Alabama was posted as a 7-point favorite for the game, and the Tide started out like they were being under valued. After an early field goal, 'Bama took a 10-0 lead on a 51-yard sprint around end by Jackson, and eventually led 13-3 at the half.

One other factor the two teams shared on offense. Each had perhaps the best offensive lineman in school history blocking for the 'Bone -- John Hannah for Alabama and Jerry Sisemore for Texas.

Behind All-American Jerry Sisemore, Roosevelt Leaks averaged 110 yards rushing per game in 1972.

Lowry, a converted defensive back, was suffering from tonsillitis and almost didn’t play, but he and Leaks were a handful for the Tide defense. Lowry rushed for 117 yards on 16 carries, while Leaks gained 120 yards on 15 attempts. Lowry cut the Alabama lead to 13-10 with a 3-yard run.

Alabama quickly came back and had an apparent touchdown pass when defensive back Terry Melancon ripped the ball out of the hands of receiver Wayne Wheeler.

Terry Melancon's touchdown saving interception was his second pick of the game.

The Longhorns then started their game-winning drive, reaching the Alabama 34-yard line when Royal called a quarterback bootleg that had been used only once before during the season. It was 3rd and 2, and Alabama had been pinching in the middle all game waiting for Leaks. Lowry - no speed demon - found himself virtually alone until he reached the 10-yard line, where he cut back to the inside to score.

Or did he.

The view from the Texas sideline as Alan Lowry scores the winning touchdown against Alabama.

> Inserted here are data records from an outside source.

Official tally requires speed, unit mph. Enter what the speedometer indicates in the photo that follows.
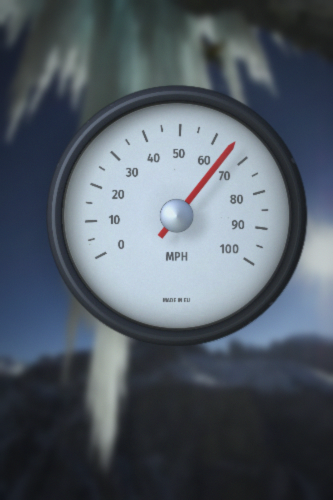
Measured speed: 65 mph
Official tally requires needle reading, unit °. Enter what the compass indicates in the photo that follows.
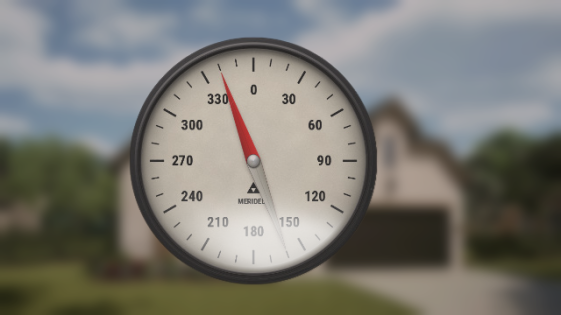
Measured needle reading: 340 °
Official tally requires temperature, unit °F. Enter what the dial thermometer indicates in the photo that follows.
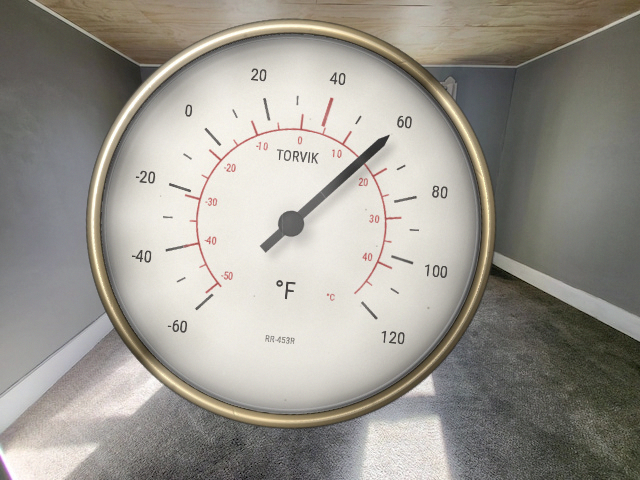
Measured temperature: 60 °F
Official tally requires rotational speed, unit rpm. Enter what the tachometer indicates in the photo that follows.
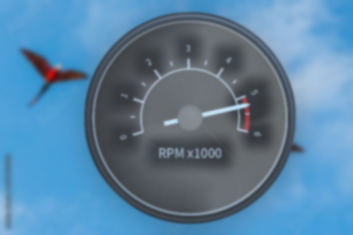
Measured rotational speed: 5250 rpm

Eight years earlier, Alabama fans felt Joe Namath had scored the winning touchdown against Texas in the Orange Bowl. This time Tide fans felt that the refs allowed a phantom score. Video and photos indicate that Lowry may have stepped on the line as he made his cut at the ten.

Bryant would have none of that talk. Texas deserved to win the game, they have a great team," Bryant said. He then went on to add, Still, I'm proud of this team...but not too damn proud."

The win capped off a 10-1 season for the Longhorns as they finished #3 in the Final Top Ten poll. Alabama, 10-2, dropped to 7th in the rankings. It was the last time Royal and Bryant would face each other on the field. But Bryant had his offense, and in 1973 Alabama outscored opponents 477-113 on their way to an 11-1 record and the national championship.


A personal aside that should help Texas fans understand the breadth and depth of the passion of Alabama football fans.

Several years after the 1973 Cotton Bowl, Alan Lowry was an assistant on the Texas staff. A road trip conversation turned to the controversial run, and Lowry explained that his score had ramifications for him after his playing days.

Alan Lowry felt the wrath of 'Bama fans for a long time after his winning score in the 1973 Cotton Bowl.

Lowry began his coaching career as an assistant at Virginia Tech, under head coach Jimmy Sharpe -- a former Alabama player. There was a graduate assistant on the staff, also a former Alabama player. Lowry, a bachelor, became friends with the grad assistant and his wife. She took pity on Lowry and would have him over several times a week for a home cooked meal.

Then she realized that he was THAT Alan Lowry.

The warm meals stopped. The cold shoulder began.

Finally she talked to Lowry - berating him for cheating her school.

She said I should have told the ref that I stepped out of bounds," Lowery laughed. "I told her that I really didn't think I had stepped out, but it still took her a couple of weeks to forgive me."

It seems that Alabama fans have the memory of an Elephant.